The HPI winds up being your interpretation of what the patient presented with all the confusing parts, rabbit trails, confabulations, and disorganization set aside as brief footnotes unless those are part of your medical workup. Personally, I just listen to the patient and then write the thing if it's not too long. You do want to capture the essence what the patient said. You need to state what you know clearly from the history and briefly identify areas that may be unclear or conflicting. Indicate if the patient has difficulty recalling certain key facts or explaining him/herself clearly.
If I needed to write the H&P while I'm meeting with the patient (as when taking a long psych hx, for example), I would ask him/her some small-talk questions about food she likes or where he met his girlfriend or where the best place to buy a beach umbrella is while I'm furiously writing down a key piece of history. If the patient is comfortable, s/he might even just tell you some key facts that unlock the mystery of their illness. Before (or near the beginning of) the interview you might try to lay out the basic structure of your H&P document headings as you get started. By now you probably know long each section is going to be for a given patient. Then just "fill in the blanks" so to speak. You might start with open questions and then get very specific, perhaps even to the point of yes or no questions.
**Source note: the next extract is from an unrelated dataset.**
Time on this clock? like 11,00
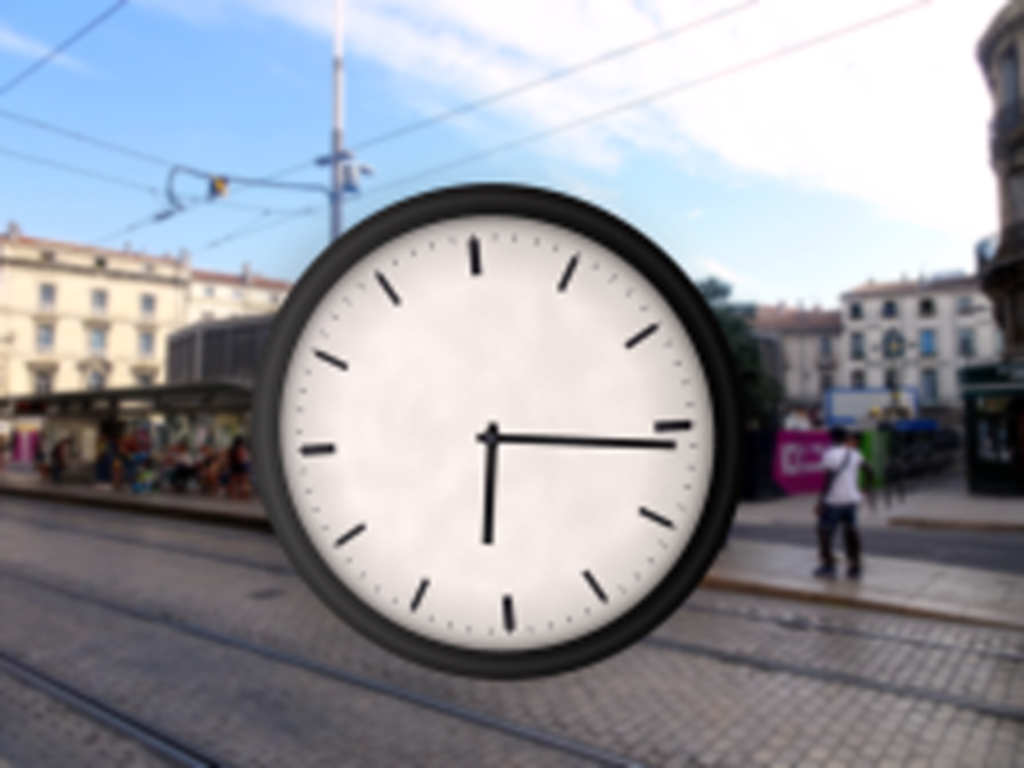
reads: 6,16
As the patient skips around, you skip around in your document to the relevant section ... she starts talking about how she and her boyfriend smoke this that or the other, and you are in Social Hx. He covers summary items, and now you restate those in a descriptive way near the top of the HPI, essentially telling the reader what is going on ("... and when I slipped cutting the hedge with my chainsaw, the blade came down and cut the top of my thumb off ..." becomes "On day of admission, patient was gardening with a chainsaw and accidentally severed the distal ~1 cm of his left thumb ..." "Your HPI might start with summary sentence or two that sets the stage for what the basic problem is and then you have a little section for each aspect of what's bothering the patient. This helps you remember to get the pertinent "story" details for each problem (diarrhea, depression, URI, etc.). Your attending might want the summary at the end rather than the beginning of the HPI, but at some point, you need to tell your reader the key facts for the 1st diagnosis. You really don't want to provide a transcript of what the patient said, but key quotes can be helpful & appropriate. You want to write sections with a chronology in mind, but if you are writing an original during the interview, you may not be able to preserve the chronology if the patient skips around and you are required to write your H&P as you take it.
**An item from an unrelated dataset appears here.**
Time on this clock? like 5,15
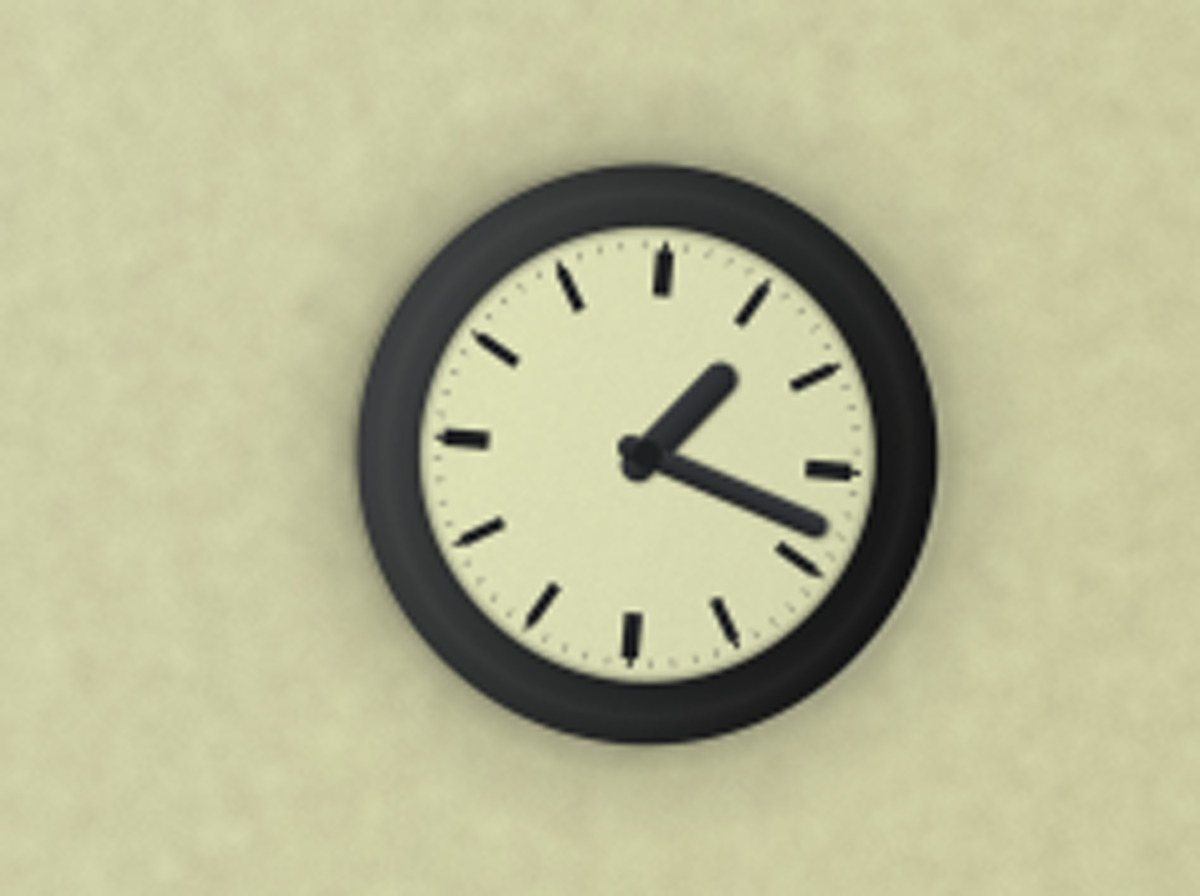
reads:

You will learn how to write what your attending/residents want ... however, try to get it down as quickly as possible to maximize your grade. You might even want to practice by writing an H&P for a character in a movie or TV show (even a video game, for that matter). Being able to write a quick & accurate note or H&P without needing a wordprocessor to edit is a basic skill that we all need to learn as part of training. You aren't always going to have a computer to enter your record on. Each service and attending/resident has his or her peculiar requirements -- be sensitive to those.